Il était rare que les armes et les munitions soient déchargées des avions directement sur les camions, a-t-il ajouté, car les transferts se faisaient en général dans le plus grand secret.

Une filiale du CGRI

Selon divers médias, Mahan Air est une filiale du Corps des Gardiens de la Révolution islamique (CGRI), a indiqué Fathi al-Sayyed, chercheur au Centre du Moyen-Orient pour les études régionales et stratégiques, spécialiste des affaires iraniennes.

La compagnie aérienne a été utilisée pour « transporter des armes, du matériel militaire et des éléments d'Iran vers la Syrie et le Yémen afin d'aller y participer aux combats », a-t-il affirmé à Al-Mashareq.

Certains signalements décrivent la compagnie aérienne comme le transporteur principal du CGRI et des Forces Al-Qods, sa branche militaire en Syrie, au Yémen et au Liban a-t-il poursuivi.

Le commandant du CGRI Hamid Arabnejad est président de la société, a-t-il précisé, et un autre commandant du groupe, Hamid Aslani, y est cadre supérieur.

Des vols illégaux entre l'Iran et Damas ont été observés pour la première fois en 2011, à peu à l'époque du déclenchement du conflit en Syrie, et ceux-ci sont devenus plus fréquents au cours des dernières années, avec des vols similaires à destination du Yémen, a déclaré al-Sayyed.

Certains pays, comme l'Arabie saoudite, ont imposé une interdiction commerciale totale avec l'entreprise, a-t-il ajouté, le royaume mettant fin aux vols de Mahan Air vers l'Arabie saoudite en avril 2016.

Le département américain du Trésor a également sanctionné la société pour le soutien qu'elle apporte à la force al-Quds du CGRI.

Opérations de contrebande d'armes

« L'unité 190 du CGRI est spécialisée dans le passage en contrebande d'armes vers d'autres pays, comme le Soudan, le Yémen, la Syrie et le Liban, et cette unité utilise tous les moyens possibles pour transporter des marchandises par voie terrestre, maritime ou aérienne par le biais de Mahan Air », a fait savoir al-Sayyed.
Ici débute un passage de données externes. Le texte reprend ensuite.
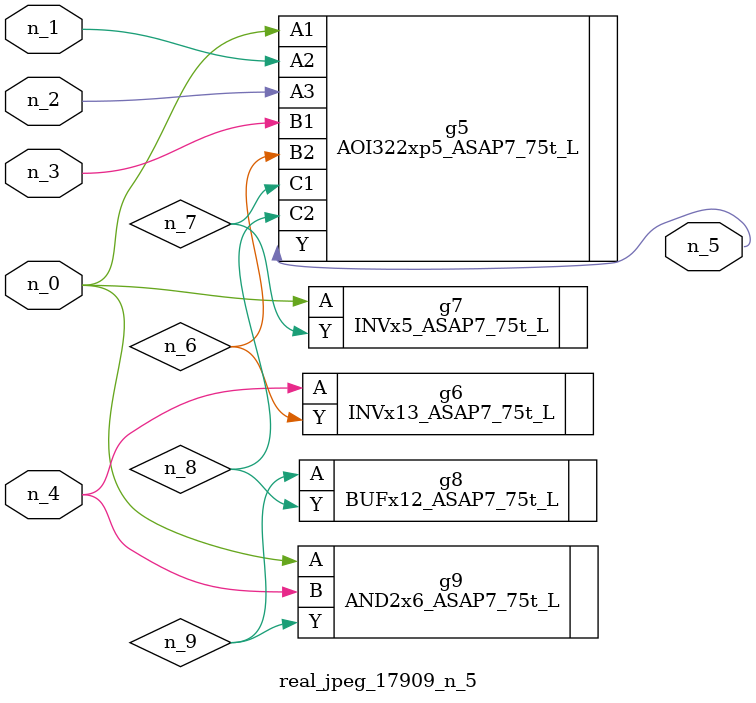
<source format=v>
module real_jpeg_17909_n_5 (n_4, n_0, n_1, n_2, n_3, n_5);

input n_4;
input n_0;
input n_1;
input n_2;
input n_3;

output n_5;

wire n_8;
wire n_6;
wire n_7;
wire n_9;

AOI322xp5_ASAP7_75t_L g5 ( 
.A1(n_0),
.A2(n_1),
.A3(n_2),
.B1(n_3),
.B2(n_6),
.C1(n_7),
.C2(n_8),
.Y(n_5)
);

INVx5_ASAP7_75t_L g7 ( 
.A(n_0),
.Y(n_7)
);

AND2x6_ASAP7_75t_L g9 ( 
.A(n_0),
.B(n_4),
.Y(n_9)
);

INVx13_ASAP7_75t_L g6 ( 
.A(n_4),
.Y(n_6)
);

BUFx12_ASAP7_75t_L g8 ( 
.A(n_9),
.Y(n_8)
);


endmodule
</source>
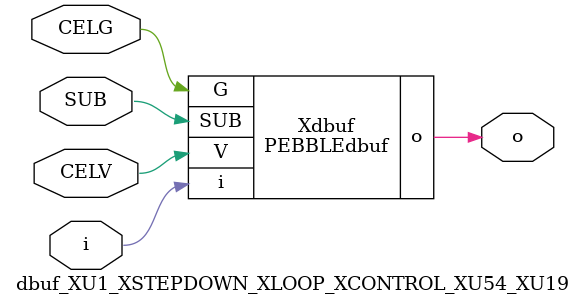
<source format=v>



module PEBBLEdbuf ( o, G, SUB, V, i );

  input V;
  input i;
  input G;
  output o;
  input SUB;
endmodule

//Celera Confidential Do Not Copy dbuf_XU1_XSTEPDOWN_XLOOP_XCONTROL_XU54_XU19
//Celera Confidential Symbol Generator
//Digital Buffer
module dbuf_XU1_XSTEPDOWN_XLOOP_XCONTROL_XU54_XU19 (CELV,CELG,i,o,SUB);
input CELV;
input CELG;
input i;
input SUB;
output o;

//Celera Confidential Do Not Copy dbuf
PEBBLEdbuf Xdbuf(
.V (CELV),
.i (i),
.o (o),
.SUB (SUB),
.G (CELG)
);
//,diesize,PEBBLEdbuf

//Celera Confidential Do Not Copy Module End
//Celera Schematic Generator
endmodule

</source>
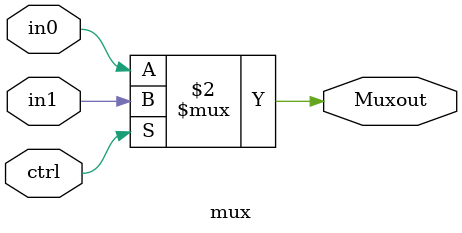
<source format=v>
`timescale 1ns / 1ps


module mux(
input in0,
input in1,
output Muxout,
input ctrl
    );
    
 assign Muxout = (ctrl==1) ? in1 : in0;   
    
    
endmodule

</source>
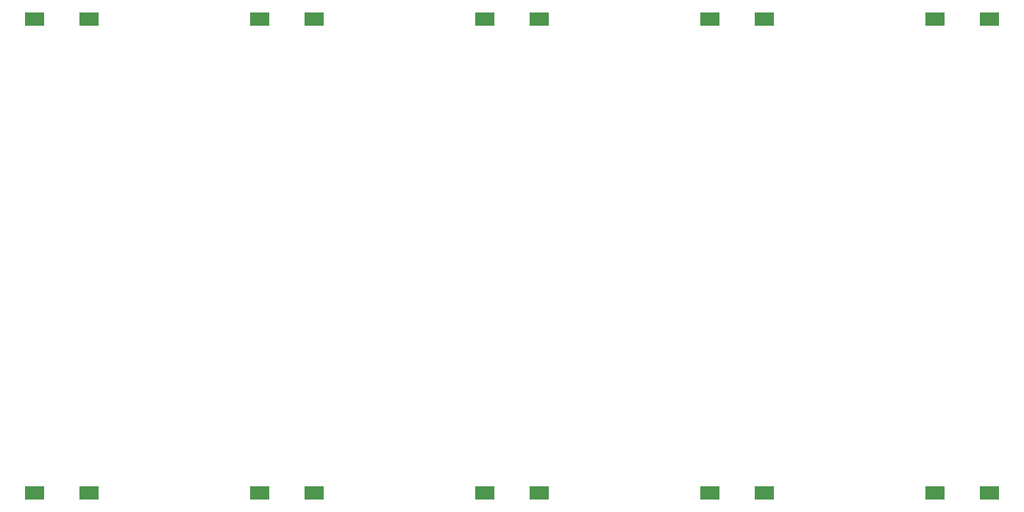
<source format=gbp>
G04 EAGLE Gerber RS-274X export*
G75*
%MOMM*%
%FSLAX34Y34*%
%LPD*%
%INSolderpaste Bottom*%
%IPPOS*%
%AMOC8*
5,1,8,0,0,1.08239X$1,22.5*%
G01*
%ADD10R,2.300000X1.600000*%


D10*
X158500Y25400D03*
X95500Y25400D03*
X417580Y25400D03*
X354580Y25400D03*
X676660Y25400D03*
X613660Y25400D03*
X935740Y25400D03*
X872740Y25400D03*
X1194820Y25400D03*
X1131820Y25400D03*
X158500Y571500D03*
X95500Y571500D03*
X417580Y571500D03*
X354580Y571500D03*
X676660Y571500D03*
X613660Y571500D03*
X935740Y571500D03*
X872740Y571500D03*
X1194820Y571500D03*
X1131820Y571500D03*
M02*

</source>
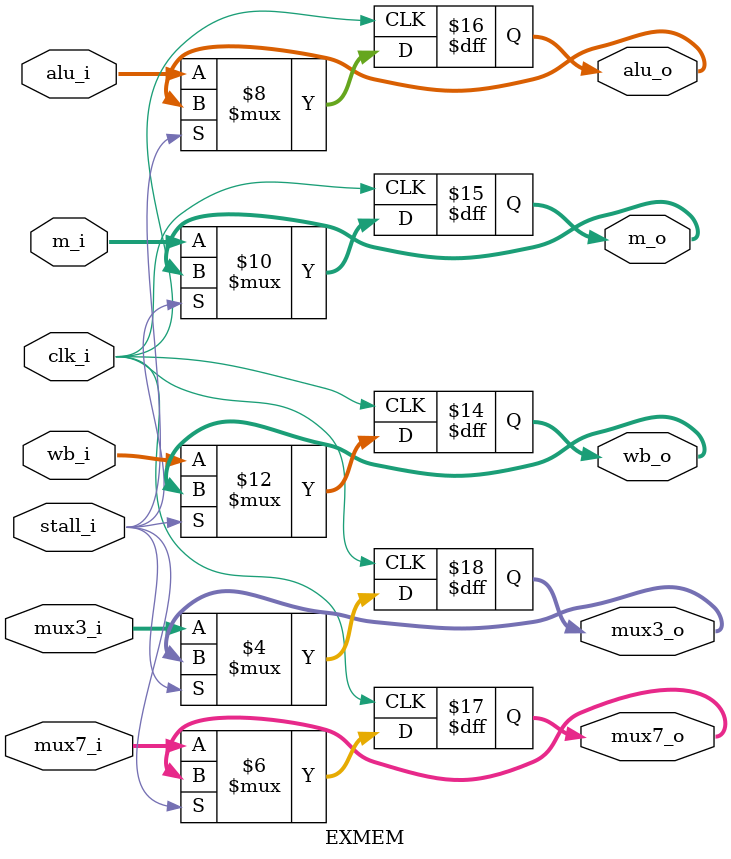
<source format=v>
module EXMEM
(
  clk_i,
	wb_i,
	m_i,
	alu_i,
	mux7_i,
	mux3_i,
	stall_i,
	wb_o,
	m_o,
	alu_o,
	mux7_o,
	mux3_o

);

input  clk_i;
input [1:0]  wb_i;
input [1:0]  m_i;
input [31:0] alu_i;
input [31:0] mux7_i;
input [4:0]  mux3_i;
input stall_i;
output [1:0]  wb_o;
output [1:0]  m_o;
output [31:0] alu_o;
output [31:0] mux7_o;
output [4:0]  mux3_o;

reg [1:0]  wb_o;
reg [1:0]  m_o;
reg [31:0] alu_o;
reg [31:0] mux7_o;
reg [4:0]  mux3_o;

initial begin #15
  wb_o = 0;
	m_o  = 0;
	alu_o = 0;
	mux7_o = 0;
	mux3_o = 0;
end

always@(posedge clk_i) begin
	if(!stall_i)
	begin
		wb_o <= wb_i;
		m_o  <= m_i;
		alu_o <= alu_i;
		mux7_o <= mux7_i;
		mux3_o <= mux3_i;
	end
end

endmodule

</source>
Cette branche secrète du CGRI est supervisée par Behnam Shahriyari, un homme d'affaires iranien, haut responsable des Forces Al-Qods, certaines transactions d'armes se faisant sous le couvert de la Behnam Shahriyari Trading Company, a-t-il déclaré.

« Une unité similaire, appelée Unité 198, se charge de gérer les transports aériens vers des zones de conflit et le transport d'officiers du CGRI, principalement, dans le plus grand secret », a-t-il ajouté. « Cette deuxième unité s'occupe souvent de la protection des opérations menées par l'Unité 190. »

Al-Sayyed a prévenu que « l'Iran, à travers des accords commerciaux avec l'entreprise syrienne Ajnihat al-Sham, a mis la flotte d'avions de la compagnie aérienne syrienne à sa disposition pour pouvoir l'utiliser dans des opérations de transport suspectes ».

En utilisant des avions civils et publics pour transporter du matériel militaire et des éléments armés, l'Iran a violé trois résolutions de l'ONU liées à l'exportation d'armes, a affirmé Khaireddine Abdul Mutaal, professeur à l'université Assiut et expert en droit international.

En utilisant des avions civils à des fins militaires, a-t-il expliqué, l'Iran a « violé les règles de base de la navigation aérienne et de l'aviation civile ».

L'implication de Mahan Air avec le CGRI, « en particulier le transport d'armes et de troupes vers des zones de conflit », pourrait exposer l'Iran à une nouvelle série de sanctions internationales, a-t-il indiqué.